Lewis looks remarkably fit for an ex-chain smoker at retirement age who had his ticker retooled less than a decade ago. His wife says it's a strain to keep up with him, and he claims he's "thrilled" to finally be going gray.

"Sam says, `What the hell are you so happy about?' I said, `I want to look like Douglas Fairbanks Jr."'

Lewis said he had ballooned to 202 pounds but is back down to 176, thanks to a daily regimen of three miles on the treadmill, 150 situps, and SlimFast, the liquid diet. He's one of the company's new spokesmen, both here and in France. How it will go over in the land of Bordeaux and pate, he's not sure.

"The French will be saying, `Yeah, sure, we're gonna give up chateaubriand for your milkshakes!"'

In 1982, Lewis published an autobiography titled "Jerry Lewis In Person." It is a chatty volume that ranges all over the lot. So does this day's interview.

- On today's comics: "I don't think Pee-wee Herman is funny at all. He's a freak. . . . When I say freak, I mean it's an oddity that happened to work for about an hour.

"You'll see Billy Crystal and Robin Williams and Steve Martin for many years. And I got news for you: Chevy Chase is, in his style, a marvelous comic performer.

"With Andrew Dice Clay . . . the shock of what he does permeates the air in that audience that night. But if you see that audience a second time, you'll see no returnees. He doesn't bother me as much as the comic who stands perfectly still for 15 minutes then goes through what I call cerebral combat: `If you get this, you will laugh, if you have the intelligence that I have. . . . ' That's not entertainment.

"There's an audience for . . . the guys who stand up and do this, but they're not going to be there long. Twice around, then they'll be at Florsheim's, and that's sad.

"There's nothing wrong with the likes of Victor Borge, who does some things that are strictly cerebral. It's magic because he's so brilliant, but he still knows to fall off the stool. He knows not to get so cerebral that he forgets the greatest laugh is a pie in the face."

-On the Academy Awards: "I've never done the kind of work that would have had me think about that. "King of Comedy" (in which Lewis played a Johnny Carsonesque talk-show host kidnapped by crazed fans) was good work, but certainly not for an Academy Award.

"I'd like the academy, because of the love of my profession, to have a category for comedy.
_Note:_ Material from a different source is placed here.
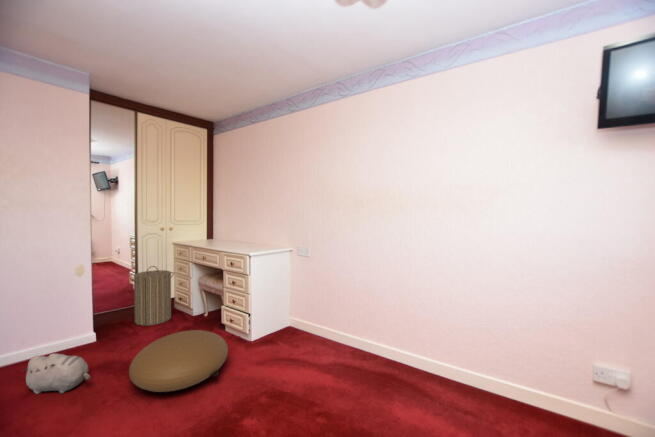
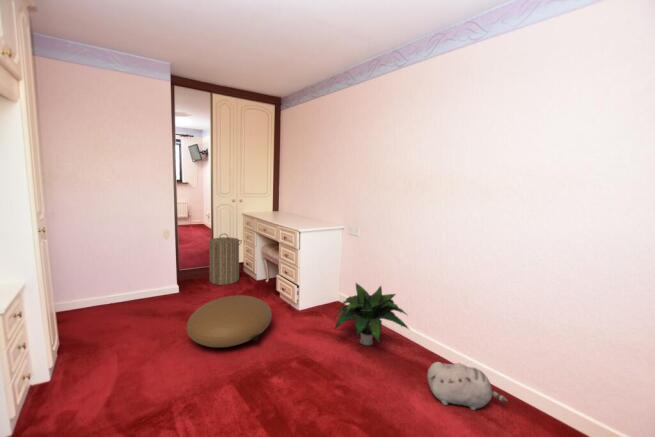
potted plant: none [294,300,372,363] -> present [335,283,408,345]
plush toy: present [22,354,90,394] -> present [427,362,508,410]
I'm not even talking about myself. There are geniuses out there, great comic minds like Steve Martin and Jonathan Winters, who are not even given the courtesy of a call.

"What bothers me about the academy is they're ignoring a category that not only made the industry what it is but keeps it thriving."

-On his family: I have six sons and seven grandchildren: five girls, two boys. My oldest granddaughter, Sara Jane, is 24.